The scandalous downfall of a public figure is nothing new. During the past few years, the rogues’ gallery includes cyclist Lance Armstrong, golfer Tiger Woods, former Congressman Anthony Weiner, former CIA Director David Petraeus, former Presidential candidate John Edwards, and former Governors Eliot Spitzer, Arnold Schwarzenegger, and Rod Blagojevich. And that’s just in the U.S. ~Brian Evje, “Leadership Uncut”
Inc.com always has great articles on just about anything helpful in the business world. For newbies, for oldies, for the in-betweens. Often, the authors they use have great Tweets (what used to be ‘soundbites’ in the world of radio/TV) that allow me to send out pearls of wisdom without straining my own brain which is rather overworked at the moment.
Possibly why I’m thinking about mistakes. Overworked brains make mistakes… but that’s for a post about self care. This post is about ‘mistakes’ that aren’t mistakes at all.
Being a psychologist with a foundational conviction about personal responsibility, which of course has an impact on the modalities I use and the techniques I employ, the idea that one can morph a personal choice into a mistake at will, and thus wipe away or be excused from the fallout regarding character, morals, etc., is to me, ludicrous.
A mistake is …well, an accidental or unexpected happening. i.e., “I thought when I did AB & C, XYZ would happen. I was mistaken.” There could be a variety of reasons for this. I didn’t have enough information. I didn’t have the right information. I didn’t have enough experience to know that it’s impossible for XYZ to happen from AB & C. But, in all those situations, I sincerely believed that the outcome would be XYZ when I made the decisions I did. Mistakes might look like they begin as choices, but actually, mistakes happen from decisions made with the best information available and with the intent for the best possible outcome.
Not all mistakes are negative. 3M’s scientists invented PostIt notes from a mistake while conducting another experiment. There’s a feel-good website listing fortuitous mistakes. It’s worth checking out (Ice cream was a ‘mistake.’)
Choices, on the other hand, involve the values, moral fortitude, and personal integrity of the individual making them. Lately, Mark Sanford has been repackaging himself in order to get back in the public eye. He’s taken to referring to his years’ long affair, lying to his wife, lying to the public disgracing his office and himself, as a “mistake.” As in, “People are human. They make mistakes.” Implying that you or I are just as likely to make this “mistake” and therefore, he, Mark, is not to be judged or criticized by anyone who may do the same thing.
I, and many others, have been married a long, long time and have not made the “mistake” of breaking our vows, lying to our spouses, or misusing the power/prestige of our professional lives to gain something we should have said “no” to in the first place.
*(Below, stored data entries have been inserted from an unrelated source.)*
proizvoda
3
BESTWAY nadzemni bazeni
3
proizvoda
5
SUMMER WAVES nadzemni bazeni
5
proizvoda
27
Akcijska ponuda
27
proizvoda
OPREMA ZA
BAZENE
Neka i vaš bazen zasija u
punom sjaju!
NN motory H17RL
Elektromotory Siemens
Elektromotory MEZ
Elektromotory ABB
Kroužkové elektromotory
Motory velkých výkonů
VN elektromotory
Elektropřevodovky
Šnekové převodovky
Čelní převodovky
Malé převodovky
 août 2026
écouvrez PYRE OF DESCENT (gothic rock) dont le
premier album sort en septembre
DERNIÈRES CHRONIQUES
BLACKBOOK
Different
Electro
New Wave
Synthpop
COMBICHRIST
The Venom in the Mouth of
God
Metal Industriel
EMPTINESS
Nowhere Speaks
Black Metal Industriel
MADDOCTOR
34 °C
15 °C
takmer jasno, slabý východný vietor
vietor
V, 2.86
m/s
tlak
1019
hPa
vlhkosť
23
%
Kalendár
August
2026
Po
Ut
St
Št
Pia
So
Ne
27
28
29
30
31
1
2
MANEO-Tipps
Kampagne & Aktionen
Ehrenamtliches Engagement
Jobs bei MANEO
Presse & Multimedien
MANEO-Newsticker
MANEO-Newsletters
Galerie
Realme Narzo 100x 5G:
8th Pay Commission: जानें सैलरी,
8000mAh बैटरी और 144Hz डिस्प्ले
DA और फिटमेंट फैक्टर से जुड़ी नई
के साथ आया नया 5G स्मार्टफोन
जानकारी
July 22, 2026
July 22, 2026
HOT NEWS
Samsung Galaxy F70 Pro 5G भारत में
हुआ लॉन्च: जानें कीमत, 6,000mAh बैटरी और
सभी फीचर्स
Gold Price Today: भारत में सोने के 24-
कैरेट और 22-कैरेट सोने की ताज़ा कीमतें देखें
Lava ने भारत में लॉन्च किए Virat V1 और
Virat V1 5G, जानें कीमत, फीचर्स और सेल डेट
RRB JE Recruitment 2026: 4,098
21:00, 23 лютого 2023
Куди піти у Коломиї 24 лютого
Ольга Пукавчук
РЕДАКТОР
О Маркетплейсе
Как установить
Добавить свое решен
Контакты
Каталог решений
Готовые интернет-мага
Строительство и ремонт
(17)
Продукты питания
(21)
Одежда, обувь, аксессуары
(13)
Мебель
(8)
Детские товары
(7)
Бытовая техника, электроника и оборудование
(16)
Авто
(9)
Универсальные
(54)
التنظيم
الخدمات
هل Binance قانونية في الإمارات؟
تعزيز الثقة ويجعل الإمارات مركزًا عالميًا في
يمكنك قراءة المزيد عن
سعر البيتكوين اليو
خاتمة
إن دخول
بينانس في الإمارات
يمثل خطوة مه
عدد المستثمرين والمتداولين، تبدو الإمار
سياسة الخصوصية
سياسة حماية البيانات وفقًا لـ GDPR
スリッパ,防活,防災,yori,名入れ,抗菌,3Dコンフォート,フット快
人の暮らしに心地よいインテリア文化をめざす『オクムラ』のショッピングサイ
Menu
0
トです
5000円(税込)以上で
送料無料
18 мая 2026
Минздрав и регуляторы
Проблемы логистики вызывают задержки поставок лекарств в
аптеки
It was not a “mistake” that Penn State chose to ignore/cover up/disbelieve the men/boys who were abused by Jerry Sandusky. Nor was it a “mistake” by Joe Paterno not to pursue the allegations that he allegedly reported to the admin at Penn State. It was a choice not to do anything that would expose Penn State and/or Sandusky to disrepute, investigation, or anything other activity that might interrupt their winning football program. Neither did Paterno do anything to protect the boys/men for which he was responsible as their coach/leader/mentor. This was not a “mistake” it was a choice and as beloved as Paterno was, he deserved to be fired as did other “high-ranking school officials.”
Bernie Madoff made a conscious decision every day for nearly 20 years to continue defrauding the many people who trusted him with their money. He did not, no, indeed could not have believed “…in ignorance or due to a lack of experience that ABC would result in XYZ.” He knew that he was committing fraud, betrayal of trust, kazaa, kazaa, kazaa (the Arabic equivalent of yada, yada, yada) . Mark Sanford knew that he was committing adultery, betrayal of trust, kazaa, kazaa, kazaa. If both of these men (and others like them) actually believe that ABC decision will equal XYZ outcome, then they have a whole lot more going on than just lack of character, greed, and a total disregard for solemn duty and commitment. That level of self-deception probably qualifies for a DSM diagnosis of some sort.
These are choices NOT mistakes. They all begin from the place of ignoring or hiding or lying (mostly to one’s self) about the moral or ethical lapse that is foundational to the choice being made.
Though spectacular personal and professional crashes seem to dominate the news these days, the principle is no different for any of us. There is an unbridgeable chasm between a mistake and a choice, and when we mix the two up, we lose our personal credibility, and I believe we damage our sense of self. To admit to a mistake takes humility, a willingness to learn, and to take responsibility for the outcome – characteristics generally approved and encouraged. To admit to having made bad choices takes humility, a willingness to own personal weaknesses and flaws, and to take full responsibility for the damage inflicted and the consequences. Not so easy for anyone, and seemingly, virtually impossible for many in the public eye or the C Suites.
Don’t get the two confused – when the decision about to be made is based on a moral or ethical lapse or is downright illegal, it’s not a mistake, it’s a choice. The first deserves patience and mercy; the second censure and appropriate consequences.